[Data entries]
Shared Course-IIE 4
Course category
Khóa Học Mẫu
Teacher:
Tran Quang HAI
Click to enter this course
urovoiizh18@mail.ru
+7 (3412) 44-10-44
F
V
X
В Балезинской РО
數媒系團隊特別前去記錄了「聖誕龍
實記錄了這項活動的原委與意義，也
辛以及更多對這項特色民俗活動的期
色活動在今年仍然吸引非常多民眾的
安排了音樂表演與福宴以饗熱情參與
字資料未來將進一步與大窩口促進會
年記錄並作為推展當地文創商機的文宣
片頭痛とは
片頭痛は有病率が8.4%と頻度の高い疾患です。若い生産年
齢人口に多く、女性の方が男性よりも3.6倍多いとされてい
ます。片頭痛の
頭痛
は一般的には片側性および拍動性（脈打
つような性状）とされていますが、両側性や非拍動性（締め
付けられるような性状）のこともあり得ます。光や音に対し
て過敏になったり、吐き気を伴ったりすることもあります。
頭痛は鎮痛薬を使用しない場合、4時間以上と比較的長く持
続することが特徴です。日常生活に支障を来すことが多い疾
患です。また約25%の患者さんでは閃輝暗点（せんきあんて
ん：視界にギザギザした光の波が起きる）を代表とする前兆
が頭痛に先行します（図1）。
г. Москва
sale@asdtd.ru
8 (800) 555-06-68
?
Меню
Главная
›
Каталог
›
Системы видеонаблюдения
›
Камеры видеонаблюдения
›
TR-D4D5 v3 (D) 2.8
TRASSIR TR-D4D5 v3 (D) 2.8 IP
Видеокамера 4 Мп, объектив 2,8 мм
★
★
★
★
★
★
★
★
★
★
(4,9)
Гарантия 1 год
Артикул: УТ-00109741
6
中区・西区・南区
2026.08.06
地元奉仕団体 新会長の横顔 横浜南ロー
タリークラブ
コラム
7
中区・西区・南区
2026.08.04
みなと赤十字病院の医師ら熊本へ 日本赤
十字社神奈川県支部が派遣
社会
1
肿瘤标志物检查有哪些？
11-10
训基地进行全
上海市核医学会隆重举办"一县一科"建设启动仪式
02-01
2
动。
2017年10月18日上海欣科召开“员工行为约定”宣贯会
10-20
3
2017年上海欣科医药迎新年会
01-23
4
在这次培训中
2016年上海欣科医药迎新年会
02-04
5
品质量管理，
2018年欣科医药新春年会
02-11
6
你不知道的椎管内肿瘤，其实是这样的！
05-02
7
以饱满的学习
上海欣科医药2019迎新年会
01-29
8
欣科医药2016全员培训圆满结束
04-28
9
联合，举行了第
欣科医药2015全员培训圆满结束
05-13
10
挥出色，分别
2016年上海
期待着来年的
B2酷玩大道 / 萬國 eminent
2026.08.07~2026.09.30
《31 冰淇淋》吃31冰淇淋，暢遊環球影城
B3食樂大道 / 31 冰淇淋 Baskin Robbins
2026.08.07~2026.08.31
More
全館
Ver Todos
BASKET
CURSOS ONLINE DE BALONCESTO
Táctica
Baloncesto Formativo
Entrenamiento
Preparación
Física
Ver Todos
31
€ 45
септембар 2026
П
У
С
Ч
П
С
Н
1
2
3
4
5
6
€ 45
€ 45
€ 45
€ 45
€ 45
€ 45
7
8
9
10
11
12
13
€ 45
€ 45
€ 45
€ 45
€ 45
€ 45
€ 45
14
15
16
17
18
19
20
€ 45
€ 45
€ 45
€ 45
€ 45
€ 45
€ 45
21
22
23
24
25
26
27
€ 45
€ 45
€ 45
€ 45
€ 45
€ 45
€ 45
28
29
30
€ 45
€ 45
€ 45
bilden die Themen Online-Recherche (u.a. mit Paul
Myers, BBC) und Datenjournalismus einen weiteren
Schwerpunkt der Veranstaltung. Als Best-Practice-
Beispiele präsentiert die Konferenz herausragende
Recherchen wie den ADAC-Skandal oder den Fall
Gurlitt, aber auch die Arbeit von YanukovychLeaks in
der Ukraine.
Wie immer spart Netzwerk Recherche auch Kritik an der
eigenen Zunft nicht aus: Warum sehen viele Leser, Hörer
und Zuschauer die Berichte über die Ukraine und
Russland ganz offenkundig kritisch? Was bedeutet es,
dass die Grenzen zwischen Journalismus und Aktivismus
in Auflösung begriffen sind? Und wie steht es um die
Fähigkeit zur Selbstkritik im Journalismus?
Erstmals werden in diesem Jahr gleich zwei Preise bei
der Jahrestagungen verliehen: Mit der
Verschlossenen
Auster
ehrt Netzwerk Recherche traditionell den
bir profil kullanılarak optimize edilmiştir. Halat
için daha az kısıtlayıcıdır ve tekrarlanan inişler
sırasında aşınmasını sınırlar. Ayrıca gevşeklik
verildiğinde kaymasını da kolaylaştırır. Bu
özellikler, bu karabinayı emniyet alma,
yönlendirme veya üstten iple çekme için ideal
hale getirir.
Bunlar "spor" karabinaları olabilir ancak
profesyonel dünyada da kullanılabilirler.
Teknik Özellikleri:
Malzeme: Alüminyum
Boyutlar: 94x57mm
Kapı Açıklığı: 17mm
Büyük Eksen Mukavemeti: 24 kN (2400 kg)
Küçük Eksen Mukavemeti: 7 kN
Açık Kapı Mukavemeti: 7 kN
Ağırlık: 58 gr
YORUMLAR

# [Required action]
Print, from the entries above, the line with "der Ukraine.", the line with "dass die Grenzen" and all lines between them, exactly and with nothing else.

# [Response to the task]
der Ukraine.
Wie immer spart Netzwerk Recherche auch Kritik an der
eigenen Zunft nicht aus: Warum sehen viele Leser, Hörer
und Zuschauer die Berichte über die Ukraine und
Russland ganz offenkundig kritisch? Was bedeutet es,
dass die Grenzen zwischen Journalismus und Aktivismus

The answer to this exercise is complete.